--- Problem to work on ---
Without including the pictures, copy each line below exactly as it reads.

--- Source data ---
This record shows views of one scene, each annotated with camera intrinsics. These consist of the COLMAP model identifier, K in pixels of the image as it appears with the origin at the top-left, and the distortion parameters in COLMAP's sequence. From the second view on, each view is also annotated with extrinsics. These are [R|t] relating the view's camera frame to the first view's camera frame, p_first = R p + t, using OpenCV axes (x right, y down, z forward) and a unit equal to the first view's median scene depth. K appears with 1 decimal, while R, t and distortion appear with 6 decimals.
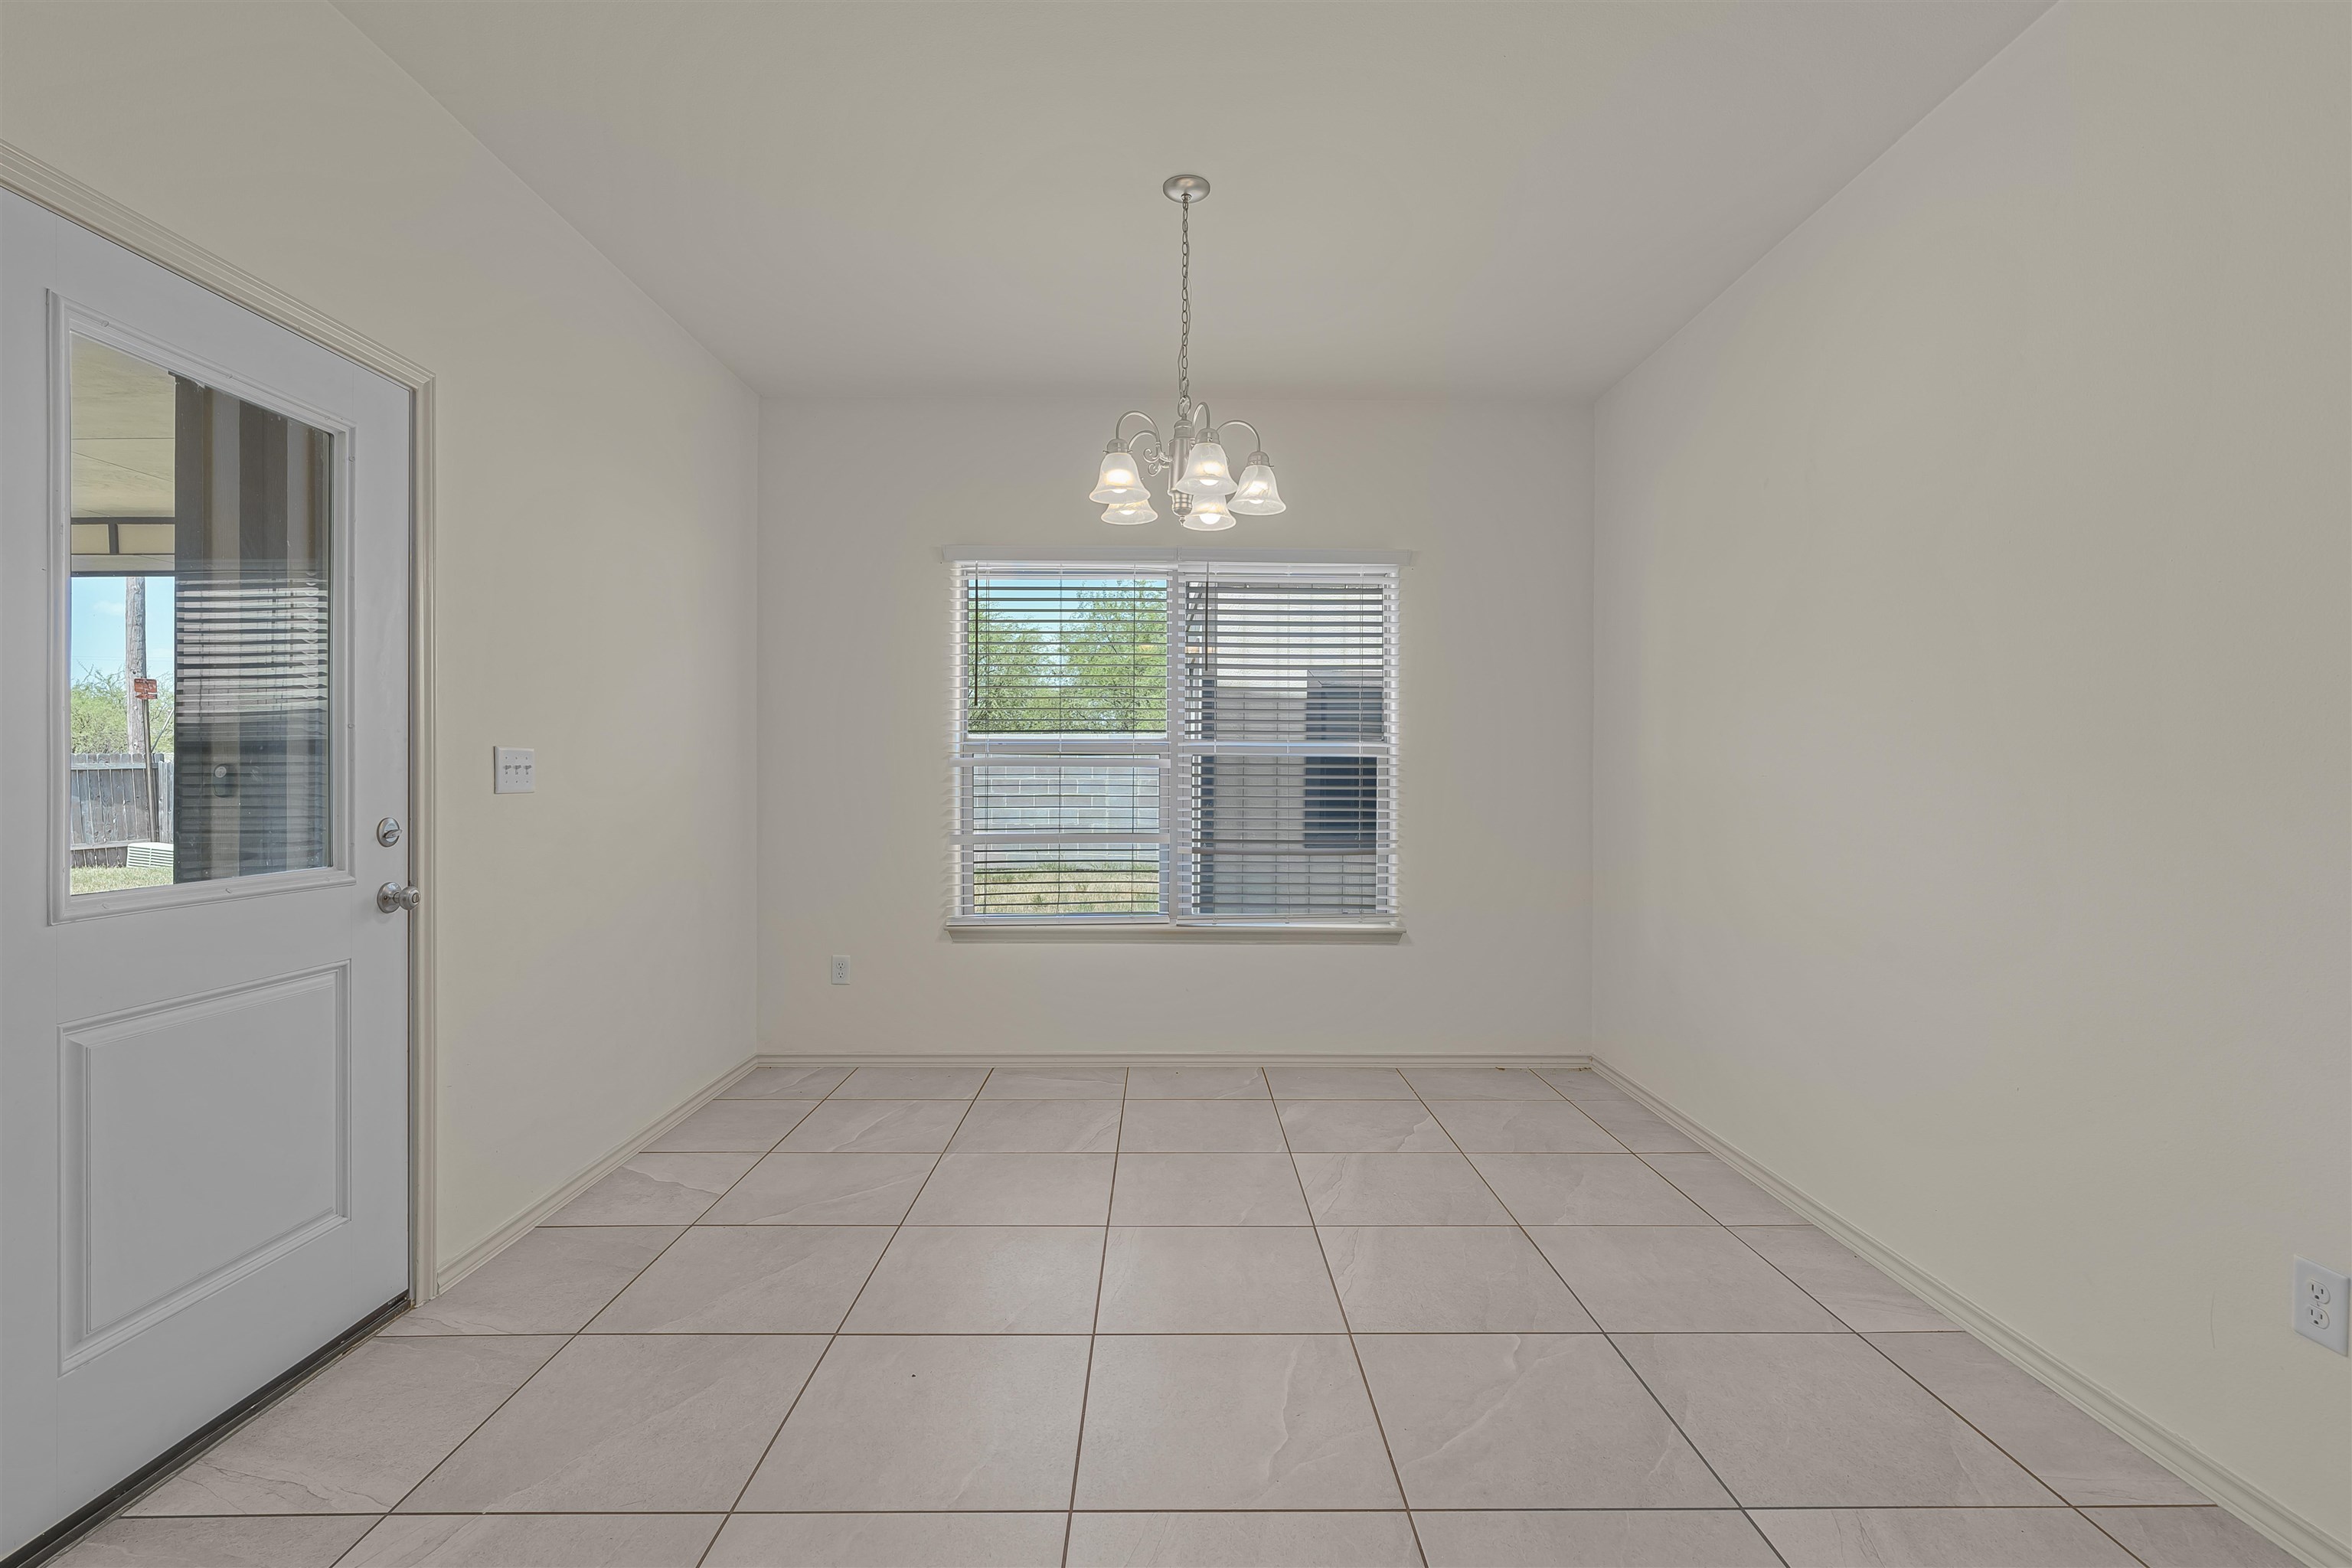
lens RADIAL K [[1070.4, 0, 1181.9], [0, 1070.4, 777.4], [0, 0, 1]] dist [-0.006765, 0.002450]
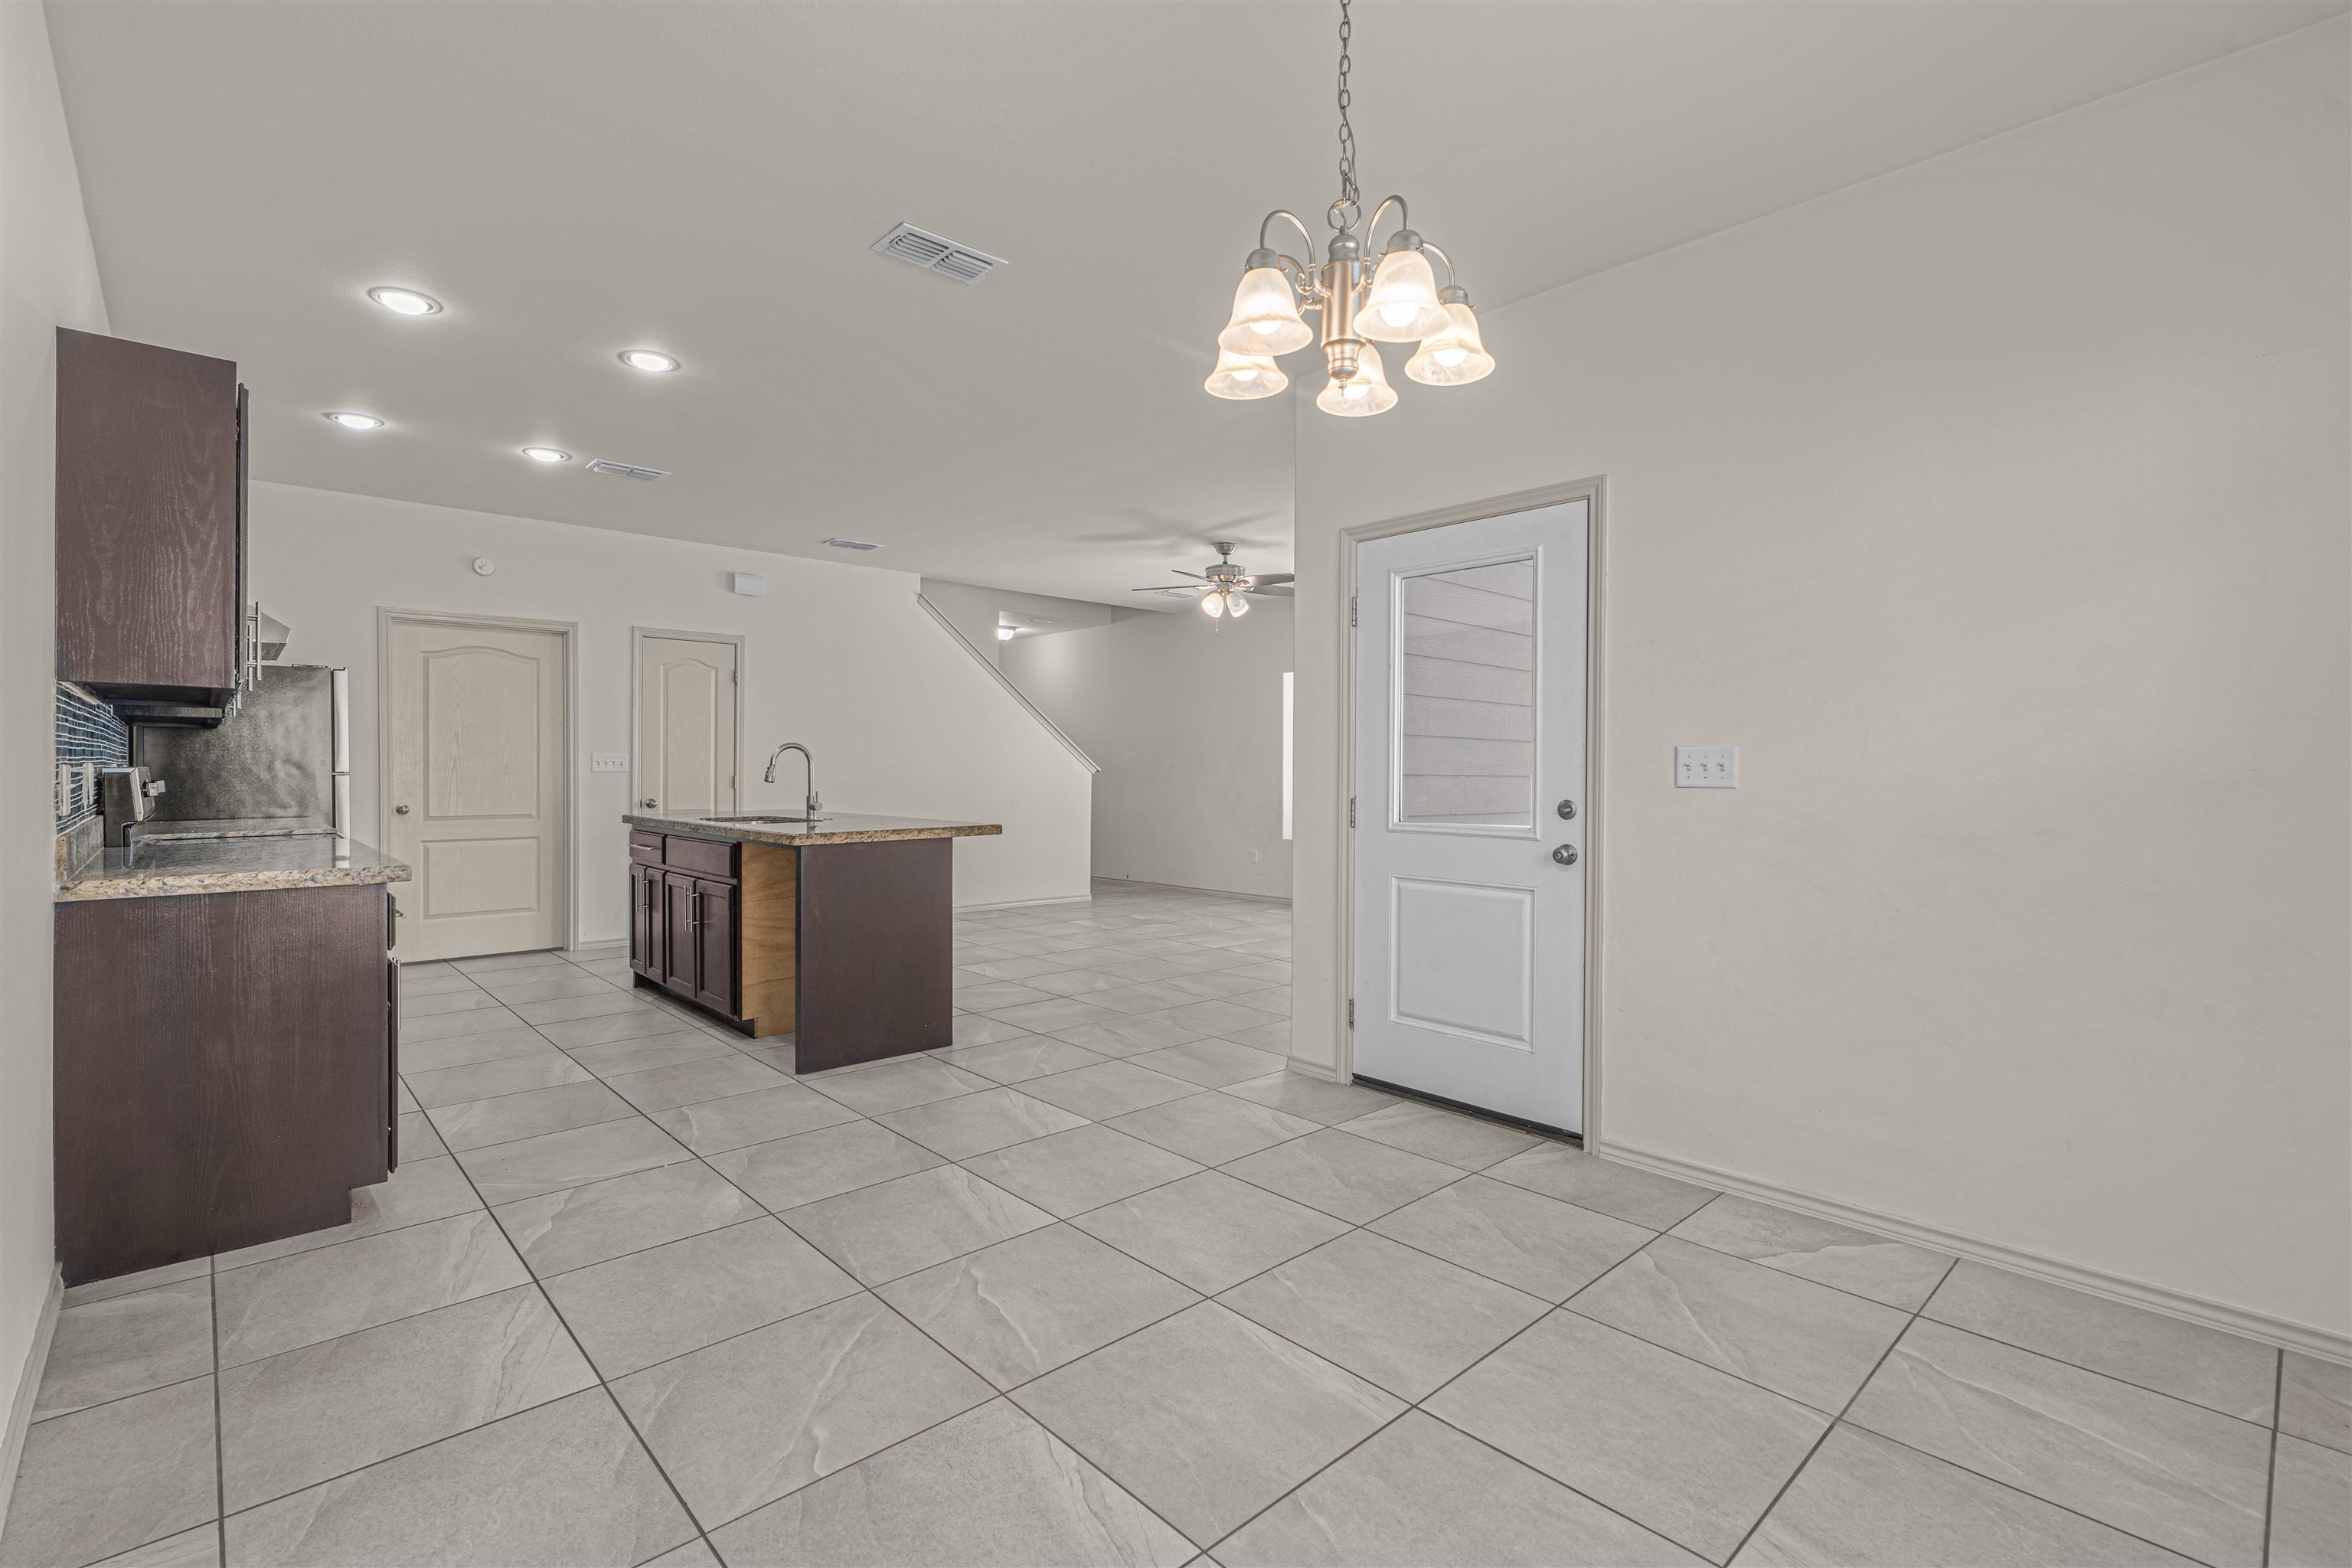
lens RADIAL K [[1070.4, 0, 1170.1], [0, 1070.4, 773.9], [0, 0, 1]] dist [-0.006765, 0.002450]
pose [[-0.748751, -0.007158, -0.662813, 0.657958], [-0.012801, 0.999911, 0.003662, 0.003988], [0.662728, 0.011227, -0.748776, 1.789126]]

--- Answer space ---
This record shows views of one scene, each annotated with camera intrinsics. These consist of the COLMAP model identifier, K in pixels of the image as it appears with the origin at the top-left, and the distortion parameters in COLMAP's sequence. From the second view on, each view is also annotated with extrinsics. These are [R|t] relating the view's camera frame to the first view's camera frame, p_first = R p + t, using OpenCV axes (x right, y down, z forward) and a unit equal to the first view's median scene depth. K appears with 1 decimal, while R, t and distortion appear with 6 decimals.
lens RADIAL K [[1070.4, 0, 1181.9], [0, 1070.4, 777.4], [0, 0, 1]] dist [-0.006765, 0.002450]
lens RADIAL K [[1070.4, 0, 1170.1], [0, 1070.4, 773.9], [0, 0, 1]] dist [-0.006765, 0.002450]
pose [[-0.748751, -0.007158, -0.662813, 0.657958], [-0.012801, 0.999911, 0.003662, 0.003988], [0.662728, 0.011227, -0.748776, 1.789126]]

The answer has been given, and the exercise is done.